The experts said the deaths were disturbing because the two girls had received early and aggressive treatment with Tamiflu and had gotten the recommended doses.
The new report suggests that the doses doctors now consider ideal may be too little. Previous reports of resistance involved people who had taken the drug in low doses; inadequate doses of medicine are known to promote resistance by allowing viruses or bacteria to mutate and make a resurgence.
Dr. Anne Moscona, a flu expert at Weill Cornell Medical College in New York City, called the deaths frightening and said they demonstrate the dangers of hoarding drugs.
"People who stockpile will naturally share or take drugs at the wrong dose, and that's really a bad idea," said Moscona, who wrote an accompanying commentary in Thursday's New England Journal of Medicine.
Since 2003, avian flu has killed about 70 people, mostly in Vietnam and Thailand, and nearly all involved close contact with infected birds. Health experts fear the virus could morph into a form that spreads easily between people.
Tamiflu and another drug, Relenza, are expected to be the front-line defense if that happens, but they must be taken soon after infection to be effective.
Tamiflu, made by Swiss-based Roche Holding AG, is the favored drug because it appears to be effective against all kinds of flu, including bird flu. GlaxoSmithKline's Relenza requires an inhaler and has not been widely tested in people with avian flu.
Concerns about Tamiflu resistance surfaced in October when doctors discovered it in a 14-year-old Vietnamese girl who had been given low doses as a precaution because she was caring for a brother with bird flu. She survived, and doctors theorized the low doses caused the resistance.
The new report involved eight Vietnamese bird flu patients given Tamiflu upon being hospitalized in 2004 or 2005. Half of the patients died. Lab tests showed two of those who died -- girls ages 13 and 18 -- had developed resistance.
In the case of the 13-year-old, doctors were especially surprised to see resistance because she was treated within the time frame when the drug was supposed to be most effective.
The study was led by Dr. Menno de Jong of Oxford University.
David Reddy, who heads Roche's influenza pandemic task force, said the study merits further investigation into whether patients need more of the drug.

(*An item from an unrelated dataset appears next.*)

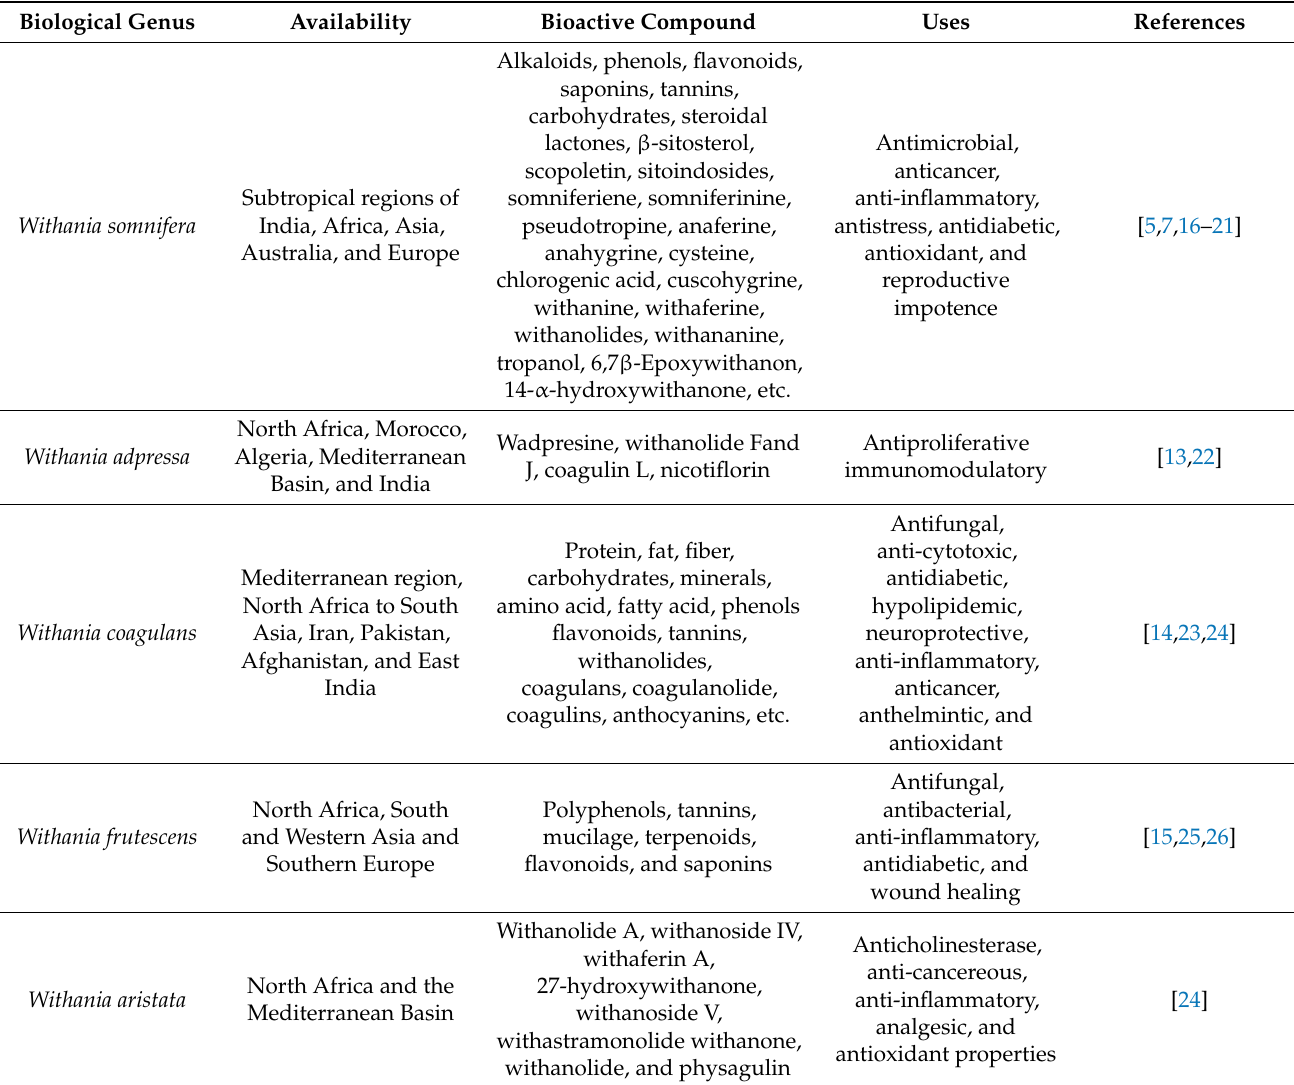
Table 1. The different biological species of the Withania genus, their availability throughout the world, and different bioactive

Roche is conducting animal studies of different dosages to see which works best. Results are expected early next year.
In addition, Roche is working with the World Health Organization and the National Institutes of Health to begin a human experiment next year that would test whether doubling the current recommended Tamiflu dose is more effective, Reddy said.
Bird flu has some health experts worrying about hoarding of Tamiflu, which is tight supply as countries scramble to stock up.
In October, Roche announced it was suspending shipments to U.S. wholesalers and other private-sector recipients to ensure enough Tamiflu for the regular flu season. Roche is also negotiating with other companies to increase production.